Covered when the documentation and clinical information below are provided to justify authorization for Non‑Hospital Medical Detox and associated rapid‑response behavioral health services.
Advance authorization required for initial admissions; approval must be obtained in advance of admission or failure may result in reimbursement denial.
Reference: initial authorization requirement
Required submission of service and timing fields: requested authorization start date, anticipated length of stay, and service requested (e.g., Non‑Hospital Medical Detox).
Service/date fields
Clinical records must be submitted for initial requests, including serial vital signs and withdrawal scale scores from the prior 72 hours, current treatment plans, and a complete discharge summary upon discharge.
Documentation requirement for initial authorization
ALL of the following
Does the patient currently require, or is the patient anticipated to require physical restraint or seclusion? (YES/NO)

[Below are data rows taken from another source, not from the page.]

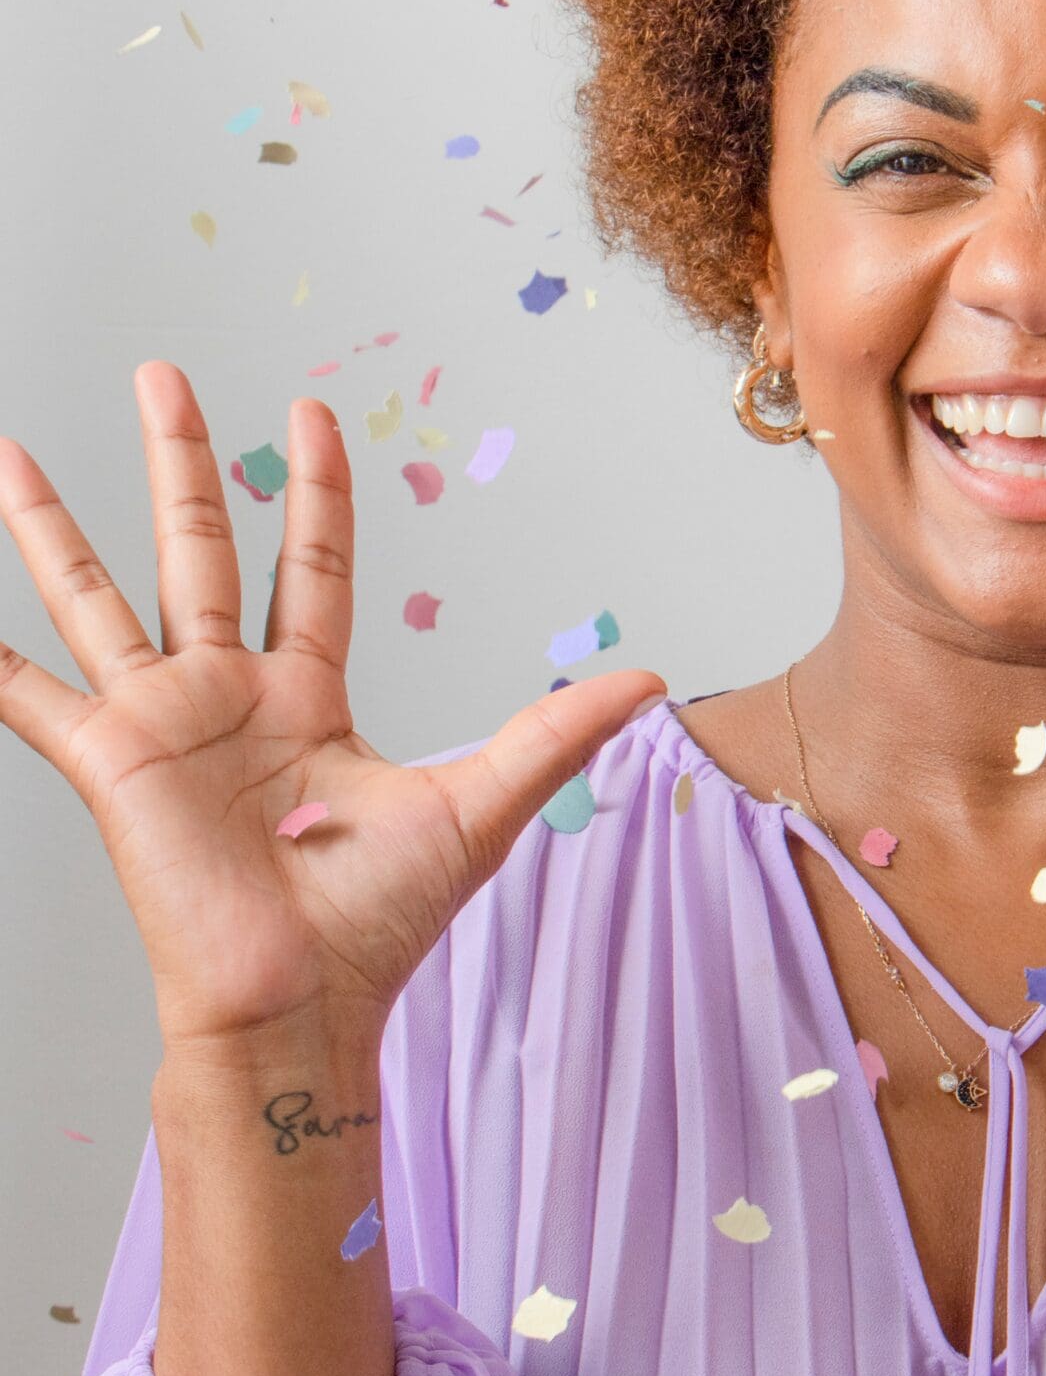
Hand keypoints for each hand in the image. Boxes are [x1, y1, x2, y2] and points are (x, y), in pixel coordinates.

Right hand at [0, 362, 667, 1055]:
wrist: (301, 1002)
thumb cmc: (379, 924)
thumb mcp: (480, 806)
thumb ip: (554, 734)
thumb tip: (652, 681)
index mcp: (308, 699)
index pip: (311, 565)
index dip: (312, 490)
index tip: (306, 413)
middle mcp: (229, 696)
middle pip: (198, 548)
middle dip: (180, 460)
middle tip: (160, 373)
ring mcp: (163, 725)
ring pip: (98, 596)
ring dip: (51, 527)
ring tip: (9, 452)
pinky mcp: (111, 764)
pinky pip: (28, 697)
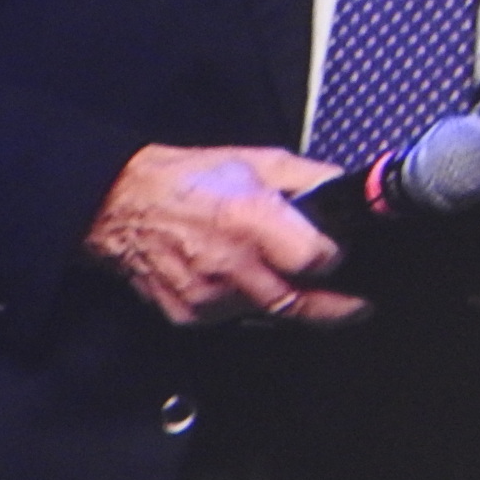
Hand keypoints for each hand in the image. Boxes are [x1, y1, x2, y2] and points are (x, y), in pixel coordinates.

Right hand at [84, 143, 368, 325]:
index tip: (340, 254)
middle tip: (357, 306)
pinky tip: (243, 280)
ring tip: (289, 279)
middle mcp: (233, 265)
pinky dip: (247, 303)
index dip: (335, 257)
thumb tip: (344, 188)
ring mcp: (209, 297)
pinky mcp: (189, 316)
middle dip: (334, 307)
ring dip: (285, 299)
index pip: (316, 259)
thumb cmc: (190, 179)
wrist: (122, 206)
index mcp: (252, 220)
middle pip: (300, 302)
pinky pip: (234, 318)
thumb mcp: (259, 161)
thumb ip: (308, 177)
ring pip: (268, 313)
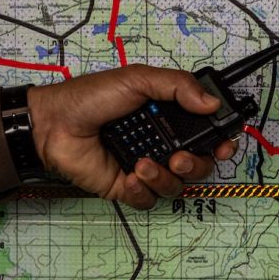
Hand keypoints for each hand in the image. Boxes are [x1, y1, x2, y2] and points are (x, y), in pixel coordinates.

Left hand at [27, 65, 236, 209]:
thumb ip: (176, 85)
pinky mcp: (125, 186)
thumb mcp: (136, 79)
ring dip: (166, 178)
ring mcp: (143, 165)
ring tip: (143, 164)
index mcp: (166, 116)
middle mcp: (159, 142)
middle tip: (179, 158)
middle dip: (197, 165)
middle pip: (199, 164)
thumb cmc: (90, 97)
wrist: (54, 123)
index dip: (221, 142)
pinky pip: (149, 200)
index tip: (224, 145)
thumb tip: (211, 102)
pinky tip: (130, 174)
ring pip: (176, 186)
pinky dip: (144, 190)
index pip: (206, 133)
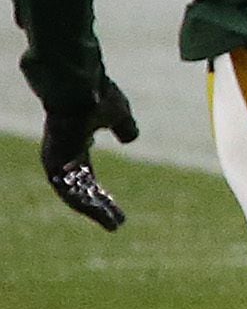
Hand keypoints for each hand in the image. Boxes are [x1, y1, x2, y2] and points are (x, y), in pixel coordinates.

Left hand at [41, 78, 137, 231]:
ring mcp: (57, 160)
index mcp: (76, 146)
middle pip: (80, 191)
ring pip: (72, 194)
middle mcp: (63, 157)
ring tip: (111, 222)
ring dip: (92, 209)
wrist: (79, 84)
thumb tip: (130, 139)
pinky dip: (81, 200)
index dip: (102, 196)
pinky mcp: (55, 161)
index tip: (119, 212)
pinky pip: (66, 188)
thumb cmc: (96, 94)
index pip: (87, 179)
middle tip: (117, 224)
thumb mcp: (119, 113)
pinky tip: (98, 209)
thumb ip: (123, 127)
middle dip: (99, 208)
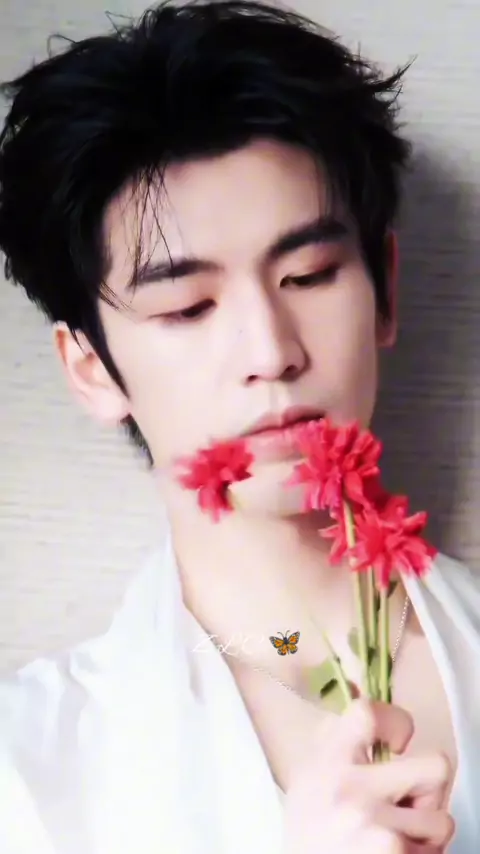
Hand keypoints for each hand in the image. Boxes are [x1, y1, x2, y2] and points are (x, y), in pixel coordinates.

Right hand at [282, 700, 453, 853]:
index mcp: (328, 758)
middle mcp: (348, 786)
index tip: (399, 743)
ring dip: (424, 833)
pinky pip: (435, 851)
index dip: (398, 722)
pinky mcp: (389, 852)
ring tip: (395, 839)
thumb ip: (337, 739)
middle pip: (436, 766)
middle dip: (429, 790)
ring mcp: (371, 822)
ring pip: (442, 819)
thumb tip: (357, 684)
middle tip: (409, 805)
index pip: (369, 713)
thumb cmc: (310, 832)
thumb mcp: (310, 776)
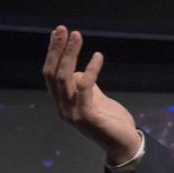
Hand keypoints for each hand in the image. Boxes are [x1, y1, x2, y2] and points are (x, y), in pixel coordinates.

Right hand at [42, 25, 142, 163]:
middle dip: (57, 49)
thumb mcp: (95, 99)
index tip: (58, 33)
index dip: (52, 53)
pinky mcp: (87, 116)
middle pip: (53, 73)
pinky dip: (91, 69)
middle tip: (62, 29)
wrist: (123, 143)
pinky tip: (98, 56)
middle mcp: (62, 107)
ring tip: (76, 35)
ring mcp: (72, 113)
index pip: (50, 74)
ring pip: (65, 78)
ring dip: (70, 54)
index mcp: (62, 102)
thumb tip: (78, 71)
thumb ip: (84, 86)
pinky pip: (85, 87)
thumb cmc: (109, 120)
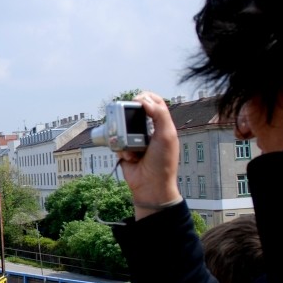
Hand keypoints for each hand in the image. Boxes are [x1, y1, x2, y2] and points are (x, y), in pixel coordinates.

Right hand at [116, 92, 180, 218]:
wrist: (151, 185)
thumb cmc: (163, 162)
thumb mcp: (166, 135)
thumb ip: (159, 114)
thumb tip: (144, 100)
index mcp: (161, 125)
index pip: (154, 103)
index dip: (145, 97)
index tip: (137, 100)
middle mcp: (148, 131)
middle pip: (134, 114)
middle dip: (129, 119)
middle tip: (128, 124)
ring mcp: (135, 140)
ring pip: (122, 128)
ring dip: (126, 138)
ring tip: (132, 149)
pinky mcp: (124, 150)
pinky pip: (116, 143)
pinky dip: (121, 149)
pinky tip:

Does the patient require around‑the‑clock medical or nursing monitoring for treatment of withdrawal or other medical conditions? (YES/NO)
If around‑the‑clock monitoring is required, indicate whether intensive inpatient hospital treatment and resources are anticipated (YES/NO).
Pertinent clinical history and treatment information must be included, such as pertinent medical history (active co‑occurring medical conditions), current medications (dosages and duration), current psychological therapy (type, frequency, duration), and detailed prior treatment history with response (service category, dates, reason for admission, response).
Clinical background and treatment history
Assessment of patient risk or severity must document relevant items, including: imminent danger to self (details of suicidal ideation/intent/means and risk factors), imminent danger to others (details of intent/means and prior acts if applicable), inability to care for self (impact on ADLs, work/school), and support assessment (home/social resources and coping skills).
Risk and support assessment
Provide evidence why outpatient treatment (partial hospitalization, intensive outpatient, or regular outpatient) is not a sufficient or safe alternative to rapid‑response care, including documentation of behavioral health disorder severity, rating scales (e.g., PHQ‑9, GAD, Columbia), and severe dysfunction in daily living if applicable.
Justification for higher level of care
Documentation of current treatment goals, proposed interventions and rationale/benefits of rapid‑response level of care versus a less intensive level, expected patient participation and anticipated discharge plan and needs must be included.
Treatment plan and discharge planning
URGENCY: Requesting provider may indicate that the review should be URGENT when routine timeframes could seriously jeopardize life, health, or safety; include rationale if URGENT review is selected.
Urgent review option and required rationale
Provider attestation: signature certifying authority to request prior authorization, that the medical records reflect the information provided, understanding that BCBSNC may request records and pursue refunds or other remedies if information is unsupported, and acknowledgement that incomplete forms may delay processing.